YOUR GOAL: Find every line below where the string "swapped" shows up, and copy those lines.

Records from a dataset:
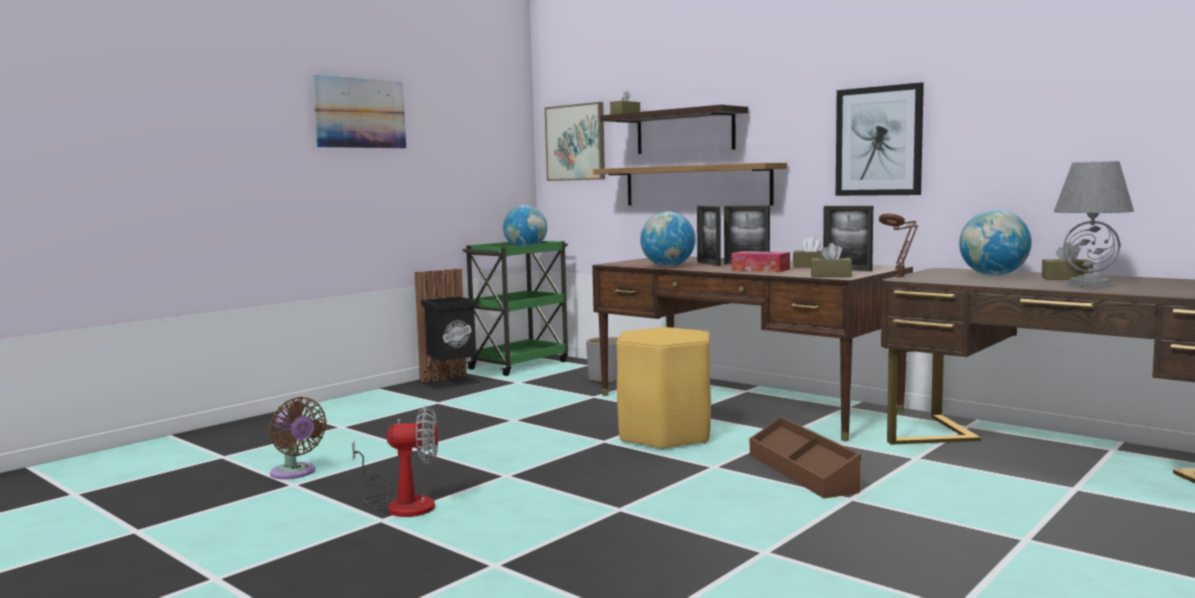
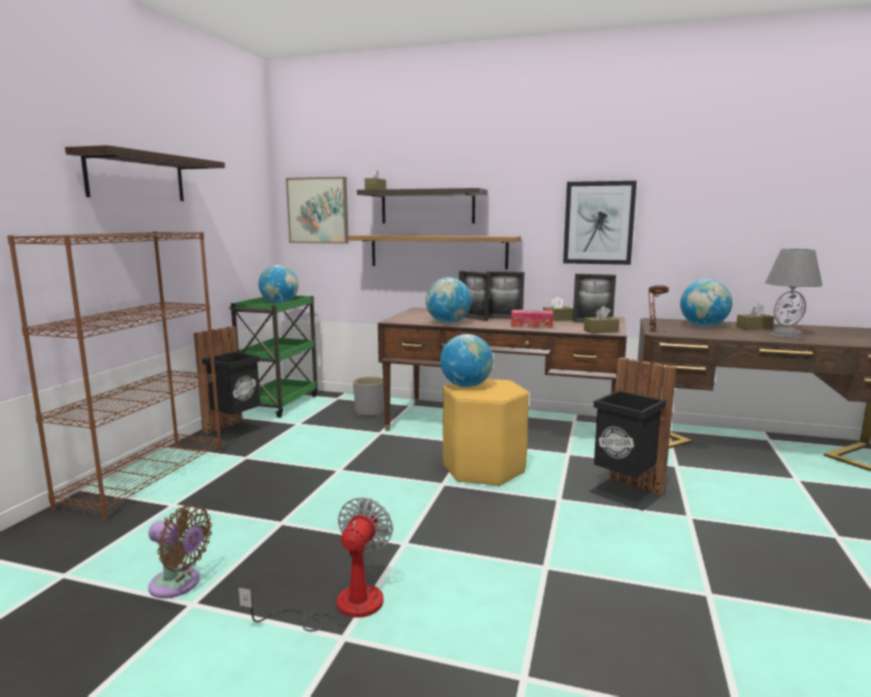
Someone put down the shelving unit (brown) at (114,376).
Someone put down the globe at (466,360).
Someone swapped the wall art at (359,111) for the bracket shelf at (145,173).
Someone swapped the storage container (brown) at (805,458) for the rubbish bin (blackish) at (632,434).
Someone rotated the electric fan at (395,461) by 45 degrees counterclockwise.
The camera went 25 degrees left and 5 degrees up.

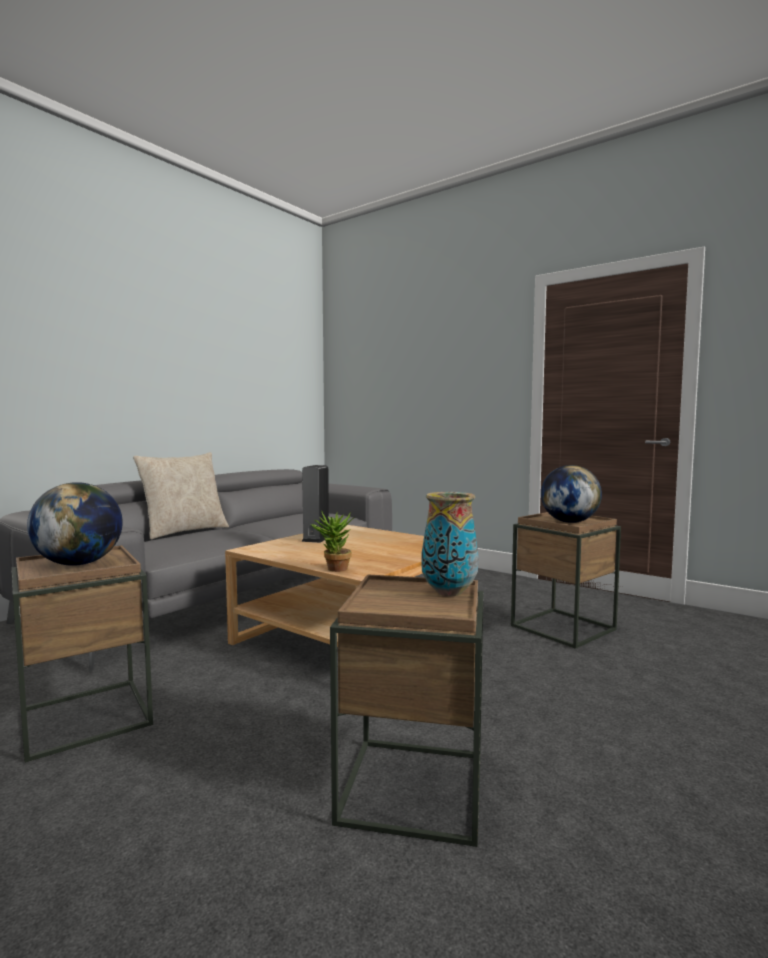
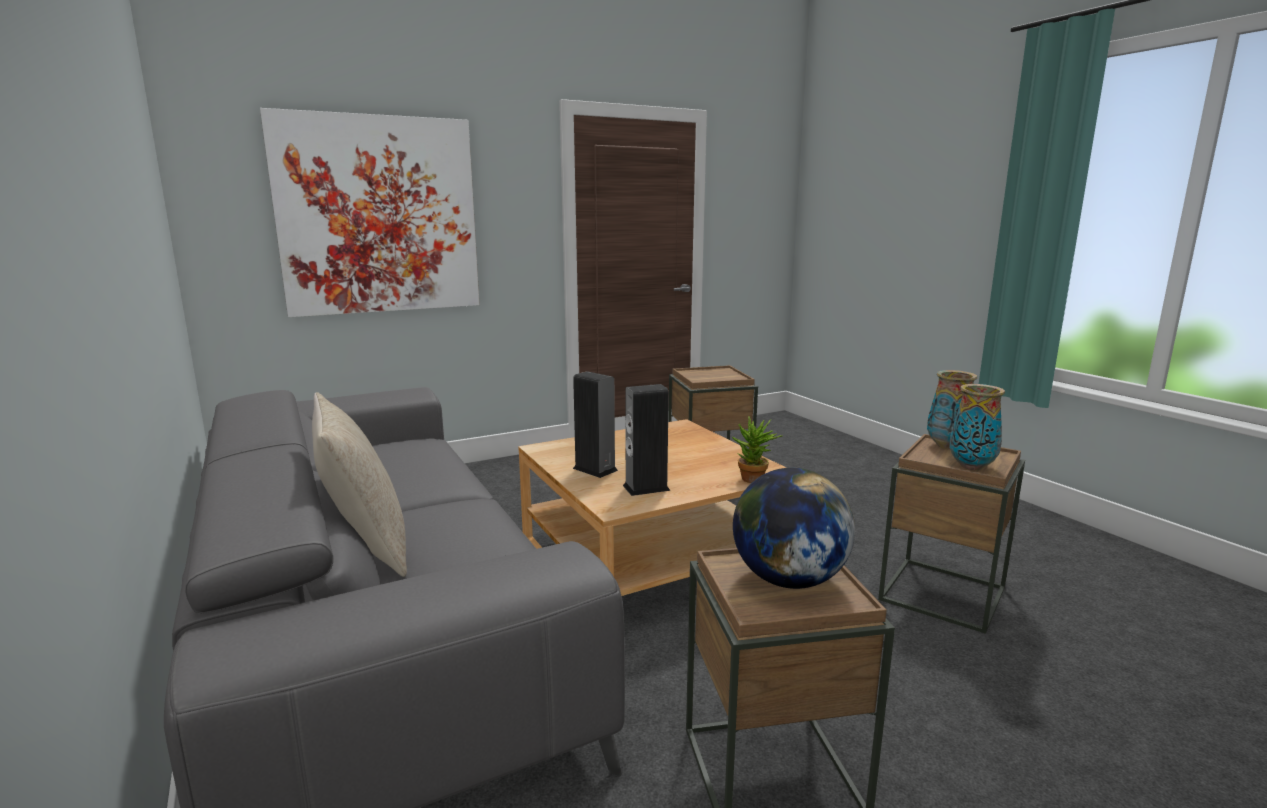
Someone took away the globe at (571,494).
Someone put up the wall art at (370,212).
Someone put down the speaker at (646,440).
Someone put down the decorative vase at (977,427).
The camera went 65 degrees left and 10 degrees up.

RESULT OF THE EXERCISE:
Someone swapped the wall art at (359,111) for the bracket shelf at (145,173).
Someone swapped the storage container (brown) at (805,458) for the rubbish bin (blackish) at (632,434).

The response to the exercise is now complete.